Edwards also said Keyspot would like to expand its two summer computer camps in the city, combined with a summer lunch program offered by the Archdiocese of Philadelphia, and pay its volunteers, or at least offer them a stipend for transportation costs to keep them from leaving for paid work elsewhere. But additional funding is needed for all that.

For all that the lab is able to do, Edwards says much more could be done with additional funding. “The challenge is to find funds for every [Keyspot] lab,” Edwards said.

But being able to keep up with the latest technology is only part of what Strawberry Mansion has to offer its residents.

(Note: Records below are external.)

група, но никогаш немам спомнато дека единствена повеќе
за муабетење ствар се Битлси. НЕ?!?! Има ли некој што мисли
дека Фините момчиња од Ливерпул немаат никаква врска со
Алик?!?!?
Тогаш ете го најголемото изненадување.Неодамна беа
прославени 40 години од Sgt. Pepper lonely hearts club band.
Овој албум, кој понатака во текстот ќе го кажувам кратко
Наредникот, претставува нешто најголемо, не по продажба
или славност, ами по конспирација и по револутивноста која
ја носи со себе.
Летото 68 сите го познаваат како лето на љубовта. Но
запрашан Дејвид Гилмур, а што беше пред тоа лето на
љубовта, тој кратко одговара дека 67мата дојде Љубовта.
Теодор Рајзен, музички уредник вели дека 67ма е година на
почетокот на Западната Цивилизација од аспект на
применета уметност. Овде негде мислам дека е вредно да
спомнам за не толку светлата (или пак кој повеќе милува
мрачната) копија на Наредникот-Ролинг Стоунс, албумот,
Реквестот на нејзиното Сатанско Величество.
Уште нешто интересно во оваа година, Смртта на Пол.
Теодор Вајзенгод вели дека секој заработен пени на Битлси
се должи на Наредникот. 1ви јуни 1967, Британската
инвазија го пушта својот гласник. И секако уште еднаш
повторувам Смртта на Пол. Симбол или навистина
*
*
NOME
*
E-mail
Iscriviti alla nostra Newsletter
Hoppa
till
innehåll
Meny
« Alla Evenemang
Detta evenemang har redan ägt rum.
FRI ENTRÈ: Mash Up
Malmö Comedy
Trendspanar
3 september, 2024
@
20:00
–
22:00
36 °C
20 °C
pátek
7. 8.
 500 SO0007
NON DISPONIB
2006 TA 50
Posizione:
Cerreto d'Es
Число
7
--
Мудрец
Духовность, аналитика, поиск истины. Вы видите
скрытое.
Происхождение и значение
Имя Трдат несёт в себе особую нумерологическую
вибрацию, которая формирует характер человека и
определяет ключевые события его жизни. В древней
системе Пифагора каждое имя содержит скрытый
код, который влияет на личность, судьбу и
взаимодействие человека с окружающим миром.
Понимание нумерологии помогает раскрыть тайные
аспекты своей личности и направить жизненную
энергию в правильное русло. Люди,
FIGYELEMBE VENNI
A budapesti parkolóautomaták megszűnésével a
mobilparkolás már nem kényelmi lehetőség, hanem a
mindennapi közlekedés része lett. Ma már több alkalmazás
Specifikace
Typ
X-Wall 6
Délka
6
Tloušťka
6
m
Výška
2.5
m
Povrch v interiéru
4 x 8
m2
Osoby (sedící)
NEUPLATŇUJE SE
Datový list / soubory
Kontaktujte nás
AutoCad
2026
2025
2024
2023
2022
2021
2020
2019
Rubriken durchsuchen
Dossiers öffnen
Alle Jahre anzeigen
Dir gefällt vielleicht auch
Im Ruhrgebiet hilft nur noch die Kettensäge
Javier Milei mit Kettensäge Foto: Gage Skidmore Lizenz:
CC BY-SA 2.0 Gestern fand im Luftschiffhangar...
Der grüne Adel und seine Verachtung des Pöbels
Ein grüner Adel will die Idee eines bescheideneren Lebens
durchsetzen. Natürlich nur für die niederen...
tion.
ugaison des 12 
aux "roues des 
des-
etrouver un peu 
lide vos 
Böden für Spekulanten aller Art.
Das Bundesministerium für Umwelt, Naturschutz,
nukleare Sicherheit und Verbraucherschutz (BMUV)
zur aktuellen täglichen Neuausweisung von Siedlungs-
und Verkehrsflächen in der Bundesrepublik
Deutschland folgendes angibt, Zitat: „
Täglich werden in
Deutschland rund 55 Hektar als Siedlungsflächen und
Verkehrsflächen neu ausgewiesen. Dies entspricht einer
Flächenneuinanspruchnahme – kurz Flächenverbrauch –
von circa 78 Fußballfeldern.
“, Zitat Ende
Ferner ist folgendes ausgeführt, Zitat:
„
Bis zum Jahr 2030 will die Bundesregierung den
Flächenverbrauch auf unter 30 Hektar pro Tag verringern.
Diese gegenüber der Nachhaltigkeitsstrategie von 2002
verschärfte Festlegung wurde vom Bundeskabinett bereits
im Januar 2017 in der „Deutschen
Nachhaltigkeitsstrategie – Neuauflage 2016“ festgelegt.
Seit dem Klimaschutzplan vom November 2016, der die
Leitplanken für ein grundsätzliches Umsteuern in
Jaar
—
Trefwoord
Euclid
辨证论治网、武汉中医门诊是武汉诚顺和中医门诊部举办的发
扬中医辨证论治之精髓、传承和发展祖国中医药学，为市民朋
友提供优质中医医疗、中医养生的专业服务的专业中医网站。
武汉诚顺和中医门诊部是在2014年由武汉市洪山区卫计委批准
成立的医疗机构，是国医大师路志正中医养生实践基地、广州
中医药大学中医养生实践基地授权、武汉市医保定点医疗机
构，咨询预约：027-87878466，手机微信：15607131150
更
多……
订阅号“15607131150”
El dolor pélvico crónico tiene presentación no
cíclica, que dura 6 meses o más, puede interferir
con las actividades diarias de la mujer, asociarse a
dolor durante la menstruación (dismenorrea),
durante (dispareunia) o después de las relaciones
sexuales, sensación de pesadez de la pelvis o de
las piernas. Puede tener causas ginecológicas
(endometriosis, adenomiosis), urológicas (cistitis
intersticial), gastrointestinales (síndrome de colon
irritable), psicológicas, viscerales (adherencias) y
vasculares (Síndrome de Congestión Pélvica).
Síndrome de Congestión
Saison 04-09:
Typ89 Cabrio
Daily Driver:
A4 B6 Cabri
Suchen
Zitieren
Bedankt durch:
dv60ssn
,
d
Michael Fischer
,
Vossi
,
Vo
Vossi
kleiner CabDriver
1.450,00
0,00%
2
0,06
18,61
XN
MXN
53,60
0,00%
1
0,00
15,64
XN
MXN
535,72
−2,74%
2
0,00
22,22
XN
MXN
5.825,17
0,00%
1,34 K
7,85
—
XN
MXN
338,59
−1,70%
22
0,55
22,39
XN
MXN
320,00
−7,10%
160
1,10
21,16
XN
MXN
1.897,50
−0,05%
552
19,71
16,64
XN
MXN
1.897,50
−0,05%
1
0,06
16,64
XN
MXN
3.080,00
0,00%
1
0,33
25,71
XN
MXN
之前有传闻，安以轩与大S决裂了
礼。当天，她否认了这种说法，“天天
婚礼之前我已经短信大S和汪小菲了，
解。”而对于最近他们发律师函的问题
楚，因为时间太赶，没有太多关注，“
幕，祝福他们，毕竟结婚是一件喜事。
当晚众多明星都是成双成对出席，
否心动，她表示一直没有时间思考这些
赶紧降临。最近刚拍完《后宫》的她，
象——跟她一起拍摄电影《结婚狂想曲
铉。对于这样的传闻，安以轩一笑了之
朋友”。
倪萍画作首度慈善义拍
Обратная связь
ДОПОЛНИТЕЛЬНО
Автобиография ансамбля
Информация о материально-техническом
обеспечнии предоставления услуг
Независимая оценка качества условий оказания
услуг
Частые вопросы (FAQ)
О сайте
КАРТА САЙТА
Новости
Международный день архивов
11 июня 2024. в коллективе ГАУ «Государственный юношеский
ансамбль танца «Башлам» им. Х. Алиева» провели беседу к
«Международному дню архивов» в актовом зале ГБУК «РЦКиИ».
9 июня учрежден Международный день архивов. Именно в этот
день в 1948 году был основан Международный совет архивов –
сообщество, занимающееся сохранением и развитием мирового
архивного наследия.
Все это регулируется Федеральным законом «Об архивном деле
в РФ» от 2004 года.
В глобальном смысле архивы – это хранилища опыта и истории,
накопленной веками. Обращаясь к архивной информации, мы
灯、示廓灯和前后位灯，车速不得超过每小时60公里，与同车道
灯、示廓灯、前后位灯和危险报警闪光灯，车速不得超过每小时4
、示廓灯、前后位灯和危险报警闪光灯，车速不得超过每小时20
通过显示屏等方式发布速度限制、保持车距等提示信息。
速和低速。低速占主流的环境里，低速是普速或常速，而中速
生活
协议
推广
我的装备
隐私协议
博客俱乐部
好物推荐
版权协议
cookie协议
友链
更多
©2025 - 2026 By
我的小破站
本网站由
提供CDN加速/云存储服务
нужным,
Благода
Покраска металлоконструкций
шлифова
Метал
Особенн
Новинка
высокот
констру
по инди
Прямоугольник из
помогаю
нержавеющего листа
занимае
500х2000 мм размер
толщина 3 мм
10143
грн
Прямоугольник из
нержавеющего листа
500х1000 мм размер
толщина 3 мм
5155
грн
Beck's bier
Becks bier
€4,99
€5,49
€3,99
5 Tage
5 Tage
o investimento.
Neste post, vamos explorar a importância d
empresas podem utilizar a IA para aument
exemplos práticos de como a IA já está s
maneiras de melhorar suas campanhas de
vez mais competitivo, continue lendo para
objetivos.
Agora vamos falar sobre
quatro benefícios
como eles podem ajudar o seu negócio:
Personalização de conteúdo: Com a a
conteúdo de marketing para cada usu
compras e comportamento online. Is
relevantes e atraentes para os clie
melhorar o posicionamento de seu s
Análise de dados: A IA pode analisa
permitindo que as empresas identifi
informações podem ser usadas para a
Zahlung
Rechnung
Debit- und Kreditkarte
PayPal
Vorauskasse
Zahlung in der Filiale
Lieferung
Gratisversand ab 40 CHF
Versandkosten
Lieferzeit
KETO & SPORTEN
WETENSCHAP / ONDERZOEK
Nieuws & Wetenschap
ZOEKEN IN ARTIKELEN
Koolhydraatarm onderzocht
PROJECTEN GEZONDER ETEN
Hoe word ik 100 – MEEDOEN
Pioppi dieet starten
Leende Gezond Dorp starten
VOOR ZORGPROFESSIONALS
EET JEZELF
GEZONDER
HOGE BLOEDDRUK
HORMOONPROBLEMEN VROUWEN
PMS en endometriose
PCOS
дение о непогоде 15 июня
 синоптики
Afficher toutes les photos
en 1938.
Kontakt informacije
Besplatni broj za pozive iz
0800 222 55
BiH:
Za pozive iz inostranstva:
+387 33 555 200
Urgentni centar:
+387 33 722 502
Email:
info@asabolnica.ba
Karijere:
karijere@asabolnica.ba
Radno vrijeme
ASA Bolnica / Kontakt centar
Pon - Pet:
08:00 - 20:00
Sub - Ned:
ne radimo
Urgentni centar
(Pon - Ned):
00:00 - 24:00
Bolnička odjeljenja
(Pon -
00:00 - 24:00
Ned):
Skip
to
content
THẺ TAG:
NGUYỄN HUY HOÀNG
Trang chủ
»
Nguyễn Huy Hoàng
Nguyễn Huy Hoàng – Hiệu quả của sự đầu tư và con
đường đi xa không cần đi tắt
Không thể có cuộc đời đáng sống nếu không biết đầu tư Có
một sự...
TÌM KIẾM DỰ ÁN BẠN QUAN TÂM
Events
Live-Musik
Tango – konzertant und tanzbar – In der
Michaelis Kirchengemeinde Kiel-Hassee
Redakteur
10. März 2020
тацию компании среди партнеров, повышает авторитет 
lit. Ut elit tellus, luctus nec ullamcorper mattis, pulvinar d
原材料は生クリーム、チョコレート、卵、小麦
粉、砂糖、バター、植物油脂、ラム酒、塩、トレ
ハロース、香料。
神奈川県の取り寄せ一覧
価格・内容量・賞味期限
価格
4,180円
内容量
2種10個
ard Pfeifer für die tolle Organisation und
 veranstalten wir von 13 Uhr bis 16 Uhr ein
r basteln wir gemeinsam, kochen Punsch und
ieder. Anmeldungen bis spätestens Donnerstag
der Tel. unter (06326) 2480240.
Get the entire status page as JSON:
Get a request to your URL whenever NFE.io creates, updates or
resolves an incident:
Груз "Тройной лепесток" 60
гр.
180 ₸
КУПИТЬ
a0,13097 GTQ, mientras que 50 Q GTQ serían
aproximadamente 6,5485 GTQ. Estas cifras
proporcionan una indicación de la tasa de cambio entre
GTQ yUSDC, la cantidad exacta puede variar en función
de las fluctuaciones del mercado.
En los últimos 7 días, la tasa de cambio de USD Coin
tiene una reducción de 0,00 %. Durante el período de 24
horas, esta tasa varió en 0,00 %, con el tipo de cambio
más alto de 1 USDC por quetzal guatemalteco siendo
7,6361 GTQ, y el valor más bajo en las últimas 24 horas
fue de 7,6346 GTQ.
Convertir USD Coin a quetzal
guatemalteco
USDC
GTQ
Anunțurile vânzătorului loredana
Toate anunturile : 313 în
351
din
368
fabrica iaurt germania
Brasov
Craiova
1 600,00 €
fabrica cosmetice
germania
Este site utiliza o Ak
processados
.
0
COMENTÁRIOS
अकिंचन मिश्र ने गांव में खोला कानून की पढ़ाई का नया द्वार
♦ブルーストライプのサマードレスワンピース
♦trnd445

According to Tonnetta Graham, president of the Strawberry Mansion CDC, two community gardens give people a chance to work and grow their own food in the form of plot boxes directly on the ground. She said they are located at 32rd Street and Ridge Avenue and 31st Street between Berks and Norris Streets. A greenhouse at Strawberry Mansion High School, across Ridge Avenue from the garden, will allow farming in the winter, she added.

Graham explained that although the CDC and the NAC share a business office, the two neighborhood organizations are two separate entities with different approaches to the neighborhood’s concerns. But they use each other’s strengths to meet their own obligations. “It’s great that we’re two. We’re able to cover so much,” she said.

For the CDC’s part in that struggle, she tries to keep development in the neighborhood in line with what works best for its residents. She said Strawberry Mansion has always had a high rate of homeownership and there are also many low-income developments of the Philadelphia Housing Authority (PHA) in the neighborhood. Now, she added, many market-rate residential developments and mixed-use projects are going up.

Graham said PHA will begin constructing 52 units of affordable housing at the intersection of 33rd Street and Arlington (ground has already been cleared for the project) and Eastern Apartments, a renovation project underway at 30th Street and Cecil B. Moore Avenue that will open its 32 1-, 2- and 3-bedroom apartments in the spring of this year.

But that new construction is being built to draw new residents. Graham says the two neighborhood support groups want to make sure that a path to sustainability is also made clear for existing residents. “We have an aging housing stock in Strawberry Mansion,” she said. ”We would like to see renovation programs.”

Whatever the nature of a development, Graham said the CDC likes to keep the neighborhood involved with all levels of the project. She said the CDC has a contractor pool including both union and non-union work forces that they choose to use for jobs. She added that any contractor who is awarded a job must, by contract, hire from the community — a requirement guided by the CDC’s tagline: “Preserving our past, investing in our future.”

And it is the NAC’s tagline: ”Financial Empowerment…to improve credit” that is behind the NAC’s Financial Empowerment Center, which helps people prevent foreclosure on their home loans by connecting them to a city program that guides residents through that process. Assistance is also given to residents applying for the city’s Homestead Exemption Plan to reduce the real estate tax.

The NAC also counsels people to keep an eye on their budgets and the number of household residents when applying because the income of an entire home and the number of people relying on it can affect an applicant’s eligibility, said Williams.

“We have many… failsafes in place,” said Williams. ”Without [them] many of these residents would fall. We’re a one-stop shop for community services.”